• **Selected passage**
• • • • •

Detective Knight: Redemption is the middle part of a trilogy centered on Detective James Knight (Bruce Willis). The first installment, which came out in 2022, is subtitled Rogue. The conclusion, to be released this year, will be subtitled Independence. Writer-director Edward John Drake explains in the Redemption bonus features that he was purposefully crafting an action swan song for Willis with this trilogy. The actor went public in 2022 with his diagnosis of aphasia, which sadly has forced him into early retirement.
In the last several years, the action legend has been extremely prolific. In 2022 alone, Willis appeared in something like a dozen movies. Even for longtime fans, that’s a lot of movies to keep up with. Most of these are generic action thrillers that are frequently difficult to distinguish from one another. Not helping matters is the fact that Willis doesn’t really “star” in these movies (he’s usually listed second above the title, in Redemption it is Paul Johansson who’s top-billed). Willis is just kind of… there. That’s not a knock against him. It has been well documented that his aphasia, which affects the ability to comprehend language, was actively compromising his ability to act. As a result, his extended cameo appearances are minimalist affairs.
Again, director Drake (assisted here by co-screenwriter Corey Large, who also appears in a supporting role) makes it clear in the bonus featurette that Willis’ condition was a given during production. His stated intent is to cap Willis’ formidable career with a grand action-spectacle saga. Full disclosure, I didn’t see Detective Knight: Rogue. Based on the flashbacks and allusions in Redemption (not to mention the title), Detective Knight got himself into some trouble in the previous film. Now he’s getting out of prison for his misdoings, just in time to participate in an operation to stop the domestic terror group leader Ricky Conlan (Johansson). Known as the Christmas Bomber, Conlan and his cohorts dress as Santa Claus and go around bombing public spaces with the apparent goal of forcing the formation of a new world order.
There are some watchable, serviceable action sequences sprinkled throughout Redemption. The opening attack by Conlan and his gang is a reasonably stylish highlight. Like most of these Willis-starring, nearly-direct-to-video features (the film apparently was screened in a few theaters, somewhere, in December, 2022), even at 90 minutes it becomes a slog. The Blu-ray edition contains a pair of featurettes. “A Christmas Surprise” is basically a promotional piece, running a scant four minutes. “Drawing Inspiration,” running 17 minutes, provides probably as much background on Detective Knight: Redemption as anyone would want.

• • • • •

• **Your objective**
Answer these questions from the passage on Detective Knight: Redemption:
1. What subtitle will the trilogy's concluding installment carry?
2. Who is top-billed in Redemption?
3. How long does the featurette "Drawing Inspiration" run?

(Collected data)
• • • • •

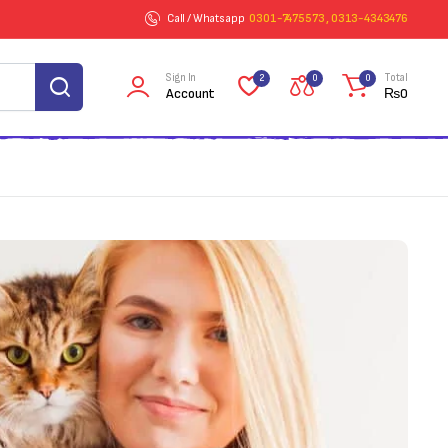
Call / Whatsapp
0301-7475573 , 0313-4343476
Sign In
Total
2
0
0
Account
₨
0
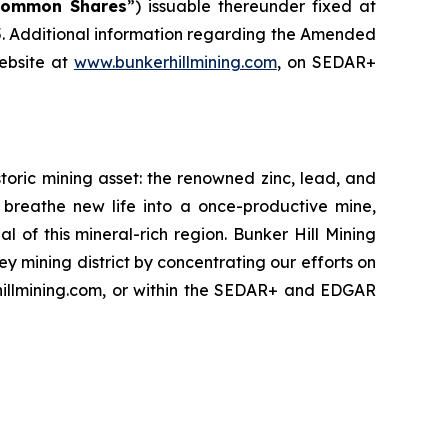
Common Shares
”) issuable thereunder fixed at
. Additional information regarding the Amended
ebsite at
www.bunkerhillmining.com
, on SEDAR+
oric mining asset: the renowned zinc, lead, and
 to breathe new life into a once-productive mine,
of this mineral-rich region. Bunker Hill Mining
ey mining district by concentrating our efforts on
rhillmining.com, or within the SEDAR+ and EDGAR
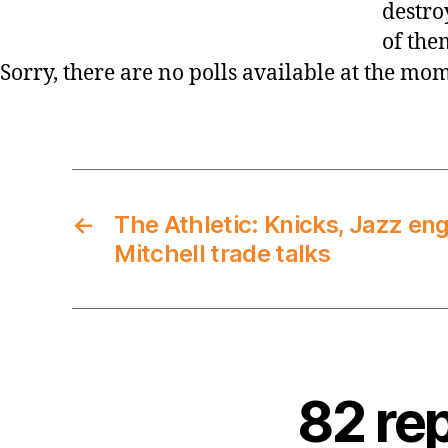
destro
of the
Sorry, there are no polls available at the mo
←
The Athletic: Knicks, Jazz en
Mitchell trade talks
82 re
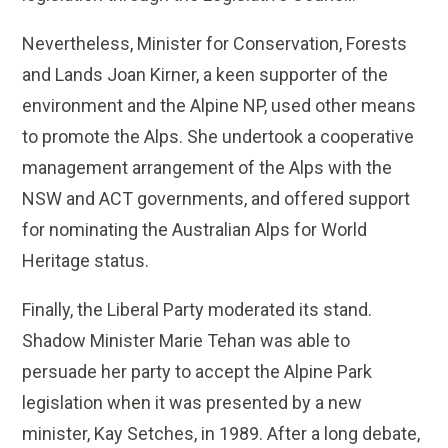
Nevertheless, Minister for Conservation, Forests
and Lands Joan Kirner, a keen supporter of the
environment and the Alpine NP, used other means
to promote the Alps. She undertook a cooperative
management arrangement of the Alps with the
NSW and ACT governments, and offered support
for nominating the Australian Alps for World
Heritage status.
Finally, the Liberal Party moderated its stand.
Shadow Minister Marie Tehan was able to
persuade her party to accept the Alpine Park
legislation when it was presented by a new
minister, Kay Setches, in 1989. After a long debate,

• • • • •

• **Result of this exercise**
1. Independence
2. Paul Johansson
3. 17 minutes